A gentle breeze stirred the beginnings of forgiveness within my spirit. “I want to forgive you, Mother,” I whispered. “I still love you.”
Eight and a half years ago the Lord moved us to a new home in Lansdale. At first sight of the seven oak trees that lined the sidewalk, I knew this was the home He had chosen for us. The fact that our three grandkids live in walking distance caused us to immediately put in a bid.
Today, five of our oak trees are battling bacterial leaf scorch. I’m heartsick for as you now understand, trees mean a lot to me. They are due for their second $1,600 treatment that will not cure them but will hopefully give them the strength to survive. One of the five trees is not leafing out as the others.

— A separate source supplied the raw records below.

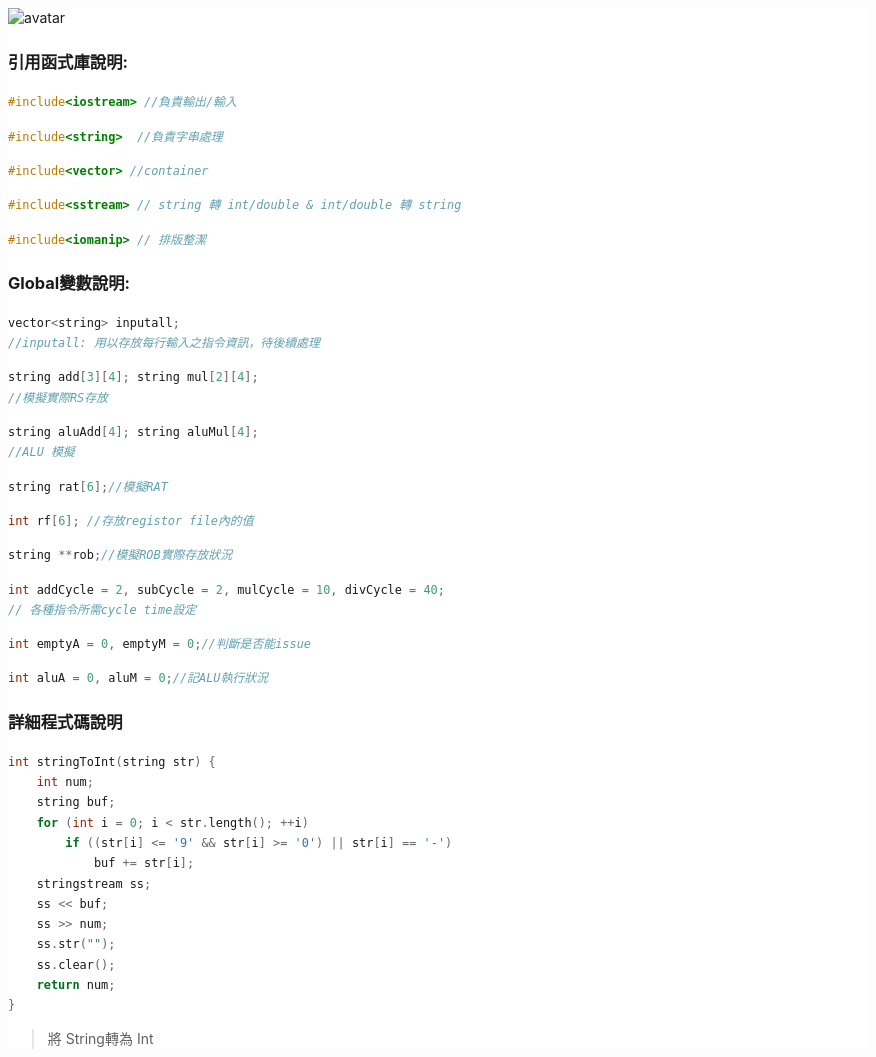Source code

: ![avatar](https://upload.cc/i1/2020/06/14/hp58Ka.jpg)  
### 引用函式庫說明:   
```cpp  
#include<iostream> //負責輸出/輸入  
```  
```cpp  
#include<string>  //負責字串處理  
```  
```cpp  
#include<vector> //container  
```  
```cpp  
#include<sstream> // string 轉 int/double & int/double 轉 string
```  
```cpp  
#include<iomanip> // 排版整潔
```  
### Global變數說明:   
```cpp  
vector<string> inputall;  
//inputall: 用以存放每行輸入之指令資訊，待後續處理  
```  
```cpp  
string add[3][4]; string mul[2][4];
//模擬實際RS存放
```  
```cpp  
string aluAdd[4]; string aluMul[4];
//ALU 模擬
```  
```cpp  
string rat[6];//模擬RAT 
```  
```cpp  
int rf[6]; //存放registor file內的值  
```  
```cpp  
string **rob;//模擬ROB實際存放狀況
```  
```cpp  
int addCycle = 2, subCycle = 2, mulCycle = 10, divCycle = 40;
// 各種指令所需cycle time設定
```   
```cpp  
int emptyA = 0, emptyM = 0;//判斷是否能issue
```  
```cpp  
int aluA = 0, aluM = 0;//記ALU執行狀況
```  
### 詳細程式碼說明   

```cpp  
int stringToInt(string str) {
    int num;
	string buf;
	for (int i = 0; i < str.length(); ++i)
		if ((str[i] <= '9' && str[i] >= '0') || str[i] == '-')
			buf += str[i];
	stringstream ss;
	ss << buf;
	ss >> num;
	ss.str("");
	ss.clear();
	return num;
}
```  
>將 String轉為 Int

Don’t worry about anything;
instead, pray about everything;
tell God your needs,
and don’t forget to thank him for his answers.Philippians 4:6 (TLB)
Will you join me in praying for my trees?
Oh Marlene, this was so beautiful and heartrending. Thank you for being so willing to share your painful story. How wide and long and deep is the love of Christ!
Marlene, I don’t know you, but have been touched by your writing many times. How strong an oak of righteousness God grew in those painful years! I thank God for your vulnerability, sensitivity and courage. May you recognize God’s joy and pleasure because of you. I appreciate you!
Thanks much for your encouraging words.